▸ DESCRIPTION OF THE TASK:
Check each statement below against the project description on polaritons. For each one, answer yes or no and quote the words from the text that decide it.
1. Polaritons come from strong coupling between light and matter.
2. A polariton condensate needs the same ultra-low temperatures that atoms require.
3. Current optoelectronic technologies already couple the photon and electron into one state.

▸ PASSAGE FOR REVIEW:
┏━━

PI: Keith Adam Nelson, Department of Chemistry, MIT
PI's: Natalia Berloff and Pavlos Lagoudakis, Center for Photonics and Quantum Materials, Skoltech
Modern digital society is largely built on optoelectronic devices. Infrared lasers pulse optical data through a global network of silica optical fibres; light‐emitting diodes illuminate our homes and backlight liquid‐crystal displays in our phones, tablets and televisions; visible lasers store and read data in DVDs; photovoltaic cells harvest clean energy direct from the sun. Every one of these technologies has been made possible by advances and paradigms shifts in the physics of semiconductor materials and devices. Current optoelectronic technologies exploit these advances to manipulate separately semiconductor charge carriers and light. We believe that the next paradigm shift will not control these separately but will couple together the photon and electron in a Bosonic state called a “polariton”. "Polaritons" are quasi‐particles that arise from strong coupling between light and matter. They have hybrid properties of photons and excitons, combining the mobility and flexibility of light, with strong interactions due to the matter component. Their physics is quite different from the physics of Fermionic electrons and holes in a semiconductor, on which current optoelectronic devices are based. At high enough densities, or low enough temperatures, polaritons can form a macroscopic coherent quantum state, a polariton condensate, or a polariton laser. Such a coherent state shows much of the same physics as Bose Einstein Condensation, but without requiring the ultra‐low temperatures needed for atoms. It is the goal of this project to drive the next revolution of the optoelectronics industry by developing the foundations and prototyping the first polariton driven devices.

┗━━

▸ DATA EXTRACTS:
┏━━

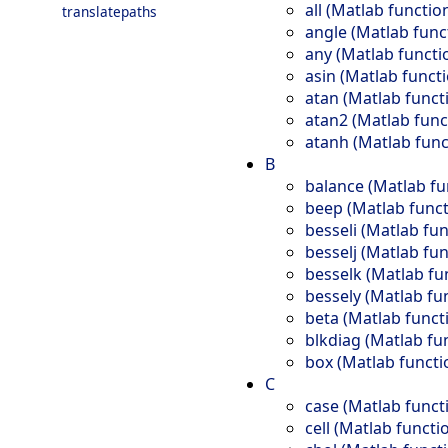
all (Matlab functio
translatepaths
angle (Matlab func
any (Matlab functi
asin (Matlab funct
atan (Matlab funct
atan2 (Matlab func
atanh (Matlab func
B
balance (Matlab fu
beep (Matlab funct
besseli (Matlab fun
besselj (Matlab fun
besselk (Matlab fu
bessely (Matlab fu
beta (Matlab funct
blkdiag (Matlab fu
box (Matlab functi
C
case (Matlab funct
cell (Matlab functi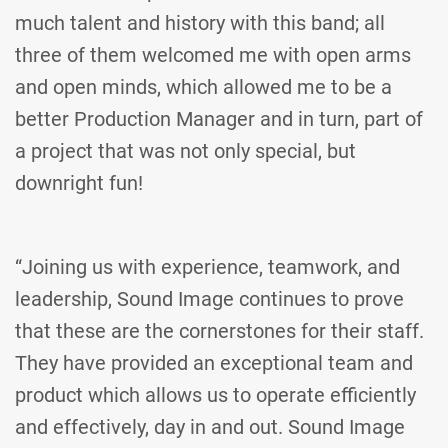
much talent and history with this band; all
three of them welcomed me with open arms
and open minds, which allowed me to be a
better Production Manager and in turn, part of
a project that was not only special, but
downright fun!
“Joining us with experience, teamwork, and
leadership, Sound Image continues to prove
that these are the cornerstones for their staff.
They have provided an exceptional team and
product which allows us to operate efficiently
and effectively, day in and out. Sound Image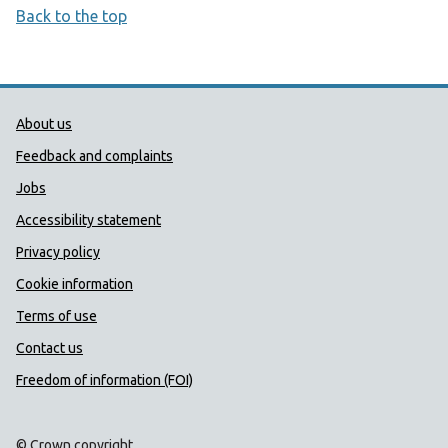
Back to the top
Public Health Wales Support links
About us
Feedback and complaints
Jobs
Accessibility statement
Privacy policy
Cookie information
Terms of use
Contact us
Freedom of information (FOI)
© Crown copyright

┗━━
┏━━

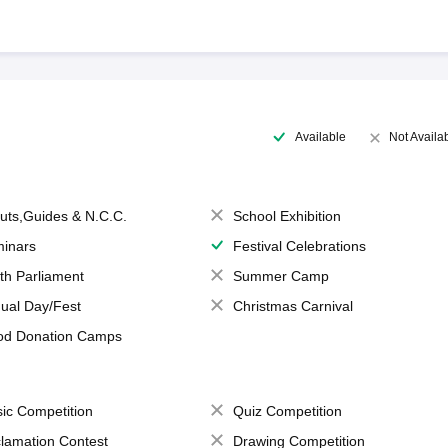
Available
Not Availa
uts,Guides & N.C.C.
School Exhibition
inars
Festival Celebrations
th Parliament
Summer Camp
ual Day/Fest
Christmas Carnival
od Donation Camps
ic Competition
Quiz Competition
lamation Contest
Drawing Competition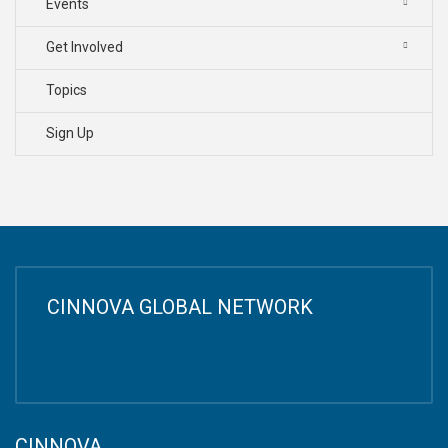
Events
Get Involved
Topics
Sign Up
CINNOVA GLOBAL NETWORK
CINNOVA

┗━━

▸ RESPONSE TO THE EXERCISE:
1. Yes: "quasi‐particles that arise from strong coupling between light and matter"
2. No: "but without requiring the ultra‐low temperatures needed for atoms"
3. No: "Current optoelectronic technologies exploit these advances to manipulate separately semiconductor charge carriers and light"